Rawnsley quotes some of the unqualified commitments, given when they were in opposition, by both LibDem and Conservative spokespersons to the scrapping of control orders — indefinite virtual house arrest for terrost suspects without charge, trial or conviction, based on allegations often not disclosed to those subjected to them — and to the scrapping also of the rule that allows suspects to be detained for as long as 28 days without being charged with any offence. He continues:
The assumption was that the coalition would do this after it appointed Lord Macdonald. But here’s the rub. The review may be associated with him, but it has actually been conducted by the Office for Security and Counter-Terrorism, a unit based in the Home Office staffed by active or former members of the security services. The head of MI5, Jonathan Evans, wants to keep control orders. He used a speech last month to lobby publicly for the governing parties to break their promises to the voters.
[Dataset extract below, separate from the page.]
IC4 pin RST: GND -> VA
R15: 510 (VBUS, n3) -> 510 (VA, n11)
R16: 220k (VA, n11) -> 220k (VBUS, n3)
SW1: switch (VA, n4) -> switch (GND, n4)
One senior figure with a ringside seat for this battle remarks: ‘This is what they always do. When Jonathan Evans eyeballs the prime minister and says, ‘I can’t guarantee that the public will be safe from terrorism if you don’t give me this’, it is hard for the prime minister to stand up to that.”
When Theresa May, the home secretary, went to see the prime minister and Nick Clegg to warn them that a serious and difficult dilemma was looming, David Cameron (according to Rawnsley, who won’t have written this without an impeccable source) said:
“We are heading for a fucking car crash.”
It will indeed require a strong ‘political nerve’, as Peter Lodder called it, for Tory and LibDem ministers to do what they know to be right and what they have publicly promised to do, in the face of dire warnings from the head of the Security Service, the Daily Telegraph (house organ of the Conservative Party) and the Daily Mail, together with the reactionary Murdoch press and television and the cave-dwellers of the far right of the Conservative party, that the abolition of control orders and 28-day detention without charge will expose the country to undreamed-of danger from terrorism. The same ignorant pressures will be brought to bear on ministers not to abolish IPPs for fear of a wave of violent crime if 6,000 or so ‘criminals’ are freed to ‘roam the streets’, reoffending at will. But how can Nick Clegg and the other LibDem coalition ministers remain in a government that surrenders to such illiberal pressures after the clear and unambiguous promises they have given? To quote Andrew Rawnsley again:
There is a route out of [ministers’] dilemma. That is to stick to their promises, scrap control orders, charge those suspected of terrorism in open court and lift the ban on the use of intercept evidence to give prosecutions a better chance of success. To resistant members of the security agencies, the prime minister should say, and will have the support of many professionals in saying it, that they ought to concentrate on the intelligence-led approach to countering terrorism which has proved to be the most effective method of stopping bombers.
To do otherwise would be to betray their promises and the belief in liberty which is supposed to be the animating and binding value of the coalition. If they cannot hold true to their pledges on such fundamentals as justice and human rights, it will be hard to resist the conclusion that they can’t be trusted with anything.
Amen to that. If ever there is to be a test of LibDem willingness to uphold their liberal principles, quite possibly at the price of withdrawing from the coalition, this will be it. Expect an attempt at fudge over control orders, 28-day detention and IPPs, and perhaps other blots on our system of justice. Will the LibDems go along with a fudge? We shall soon see.